Frühgottesdienst am 8. Sonntag nach Trinitatis, 1. August 2004

 

Lieder:

Morgenlicht leuchtet...455

O gläubig Herz, gebenedei...318, 1-5

Du Glanz aus Gottes Herrlichkeiten...683

Stern, auf den ich schaue...407

 

Psalm   27 (Nr. 713)

 

Lesung: Jesaja 2, 1 - 5

 

 

Predigt über Epheser 5, 8 – 14

 

 

Liebe Gemeinde,

 

der für heute vorgeschlagene Predigttext ist ein Abschnitt aus dem Brief des Apostels Paulus an die Gemeinde in  Ephesus.

 

Stellen wir uns die Situation damals vor Augen:  Ephesus - das war eine grosse Hafenstadt am Ostrand von Kleinasien, der heutigen Türkei. Eine der Metropolen des Römischen  Reichs. Vor der Stadt ein  grosser Tempelbezirk. Im Mittelpunkt das riesige Standbild der Göttin Artemis oder Diana, der Göttin der Jagd. Über den ganzen  Tempelbezirk verstreut Stände, an denen Händler ihre Waren anpriesen. Und es gab die sog. Tempelprostitution.

▶ Datensatz:

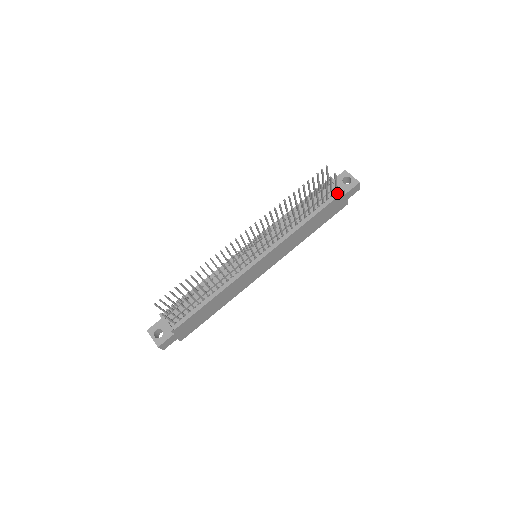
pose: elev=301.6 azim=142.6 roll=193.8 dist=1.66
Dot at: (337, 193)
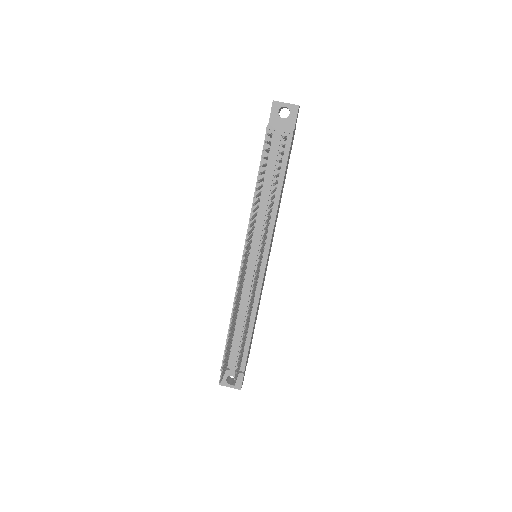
--
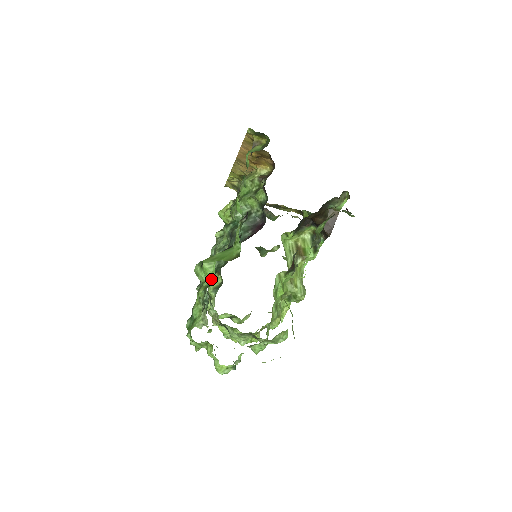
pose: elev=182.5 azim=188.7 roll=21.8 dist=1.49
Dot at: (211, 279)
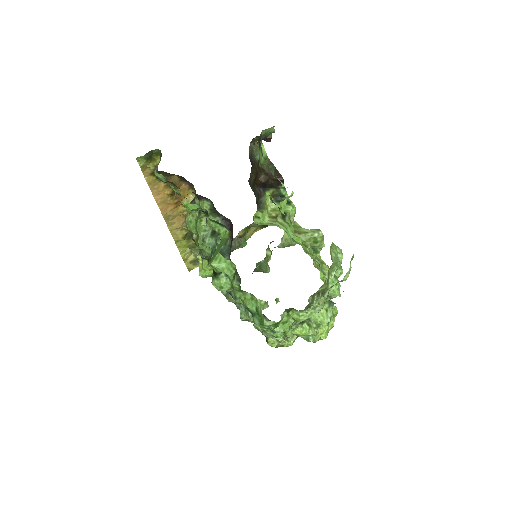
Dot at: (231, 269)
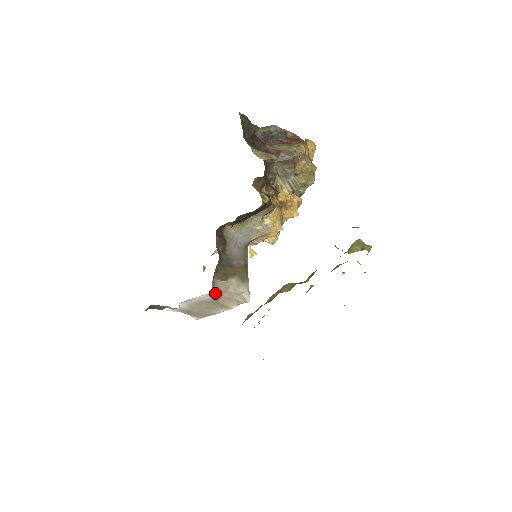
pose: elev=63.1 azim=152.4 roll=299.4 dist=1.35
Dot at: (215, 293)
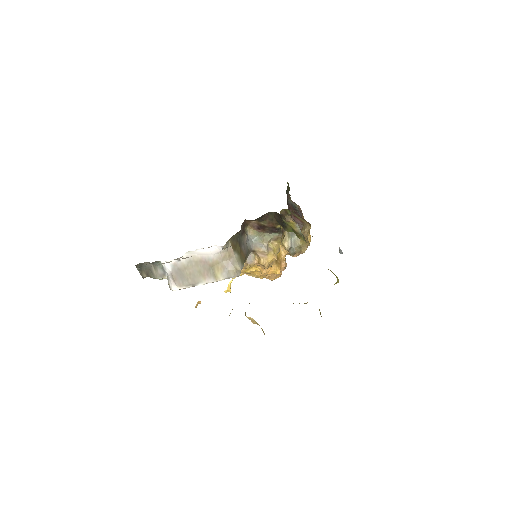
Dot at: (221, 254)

▶ Aufgabenstellung:
Gib den oben stehenden Text zum Frühgottesdienst vom 1. August 2004 vollständig und wortgetreu wieder.

▶ Lösung:
Frühgottesdienst am 8. Sonntag nach Trinitatis, 1. August 2004

 

Lieder:

Morgenlicht leuchtet...455

O gläubig Herz, gebenedei...318, 1-5

Du Glanz aus Gottes Herrlichkeiten...683

Stern, auf den ich schaue...407

 

Psalm   27 (Nr. 713)

 

Lesung: Jesaja 2, 1 - 5

 

 

Predigt über Epheser 5, 8 – 14

 

 

Liebe Gemeinde,

 

der für heute vorgeschlagene Predigttext ist ein Abschnitt aus dem Brief des Apostels Paulus an die Gemeinde in  Ephesus.

 

Stellen wir uns die Situation damals vor Augen:  Ephesus - das war eine grosse Hafenstadt am Ostrand von Kleinasien, der heutigen Türkei. Eine der Metropolen des Römischen  Reichs. Vor der Stadt ein  grosser Tempelbezirk. Im Mittelpunkt das riesige Standbild der Göttin Artemis oder Diana, der Göttin der Jagd. Über den ganzen  Tempelbezirk verstreut Stände, an denen Händler ihre Waren anpriesen. Und es gab die sog. Tempelprostitution.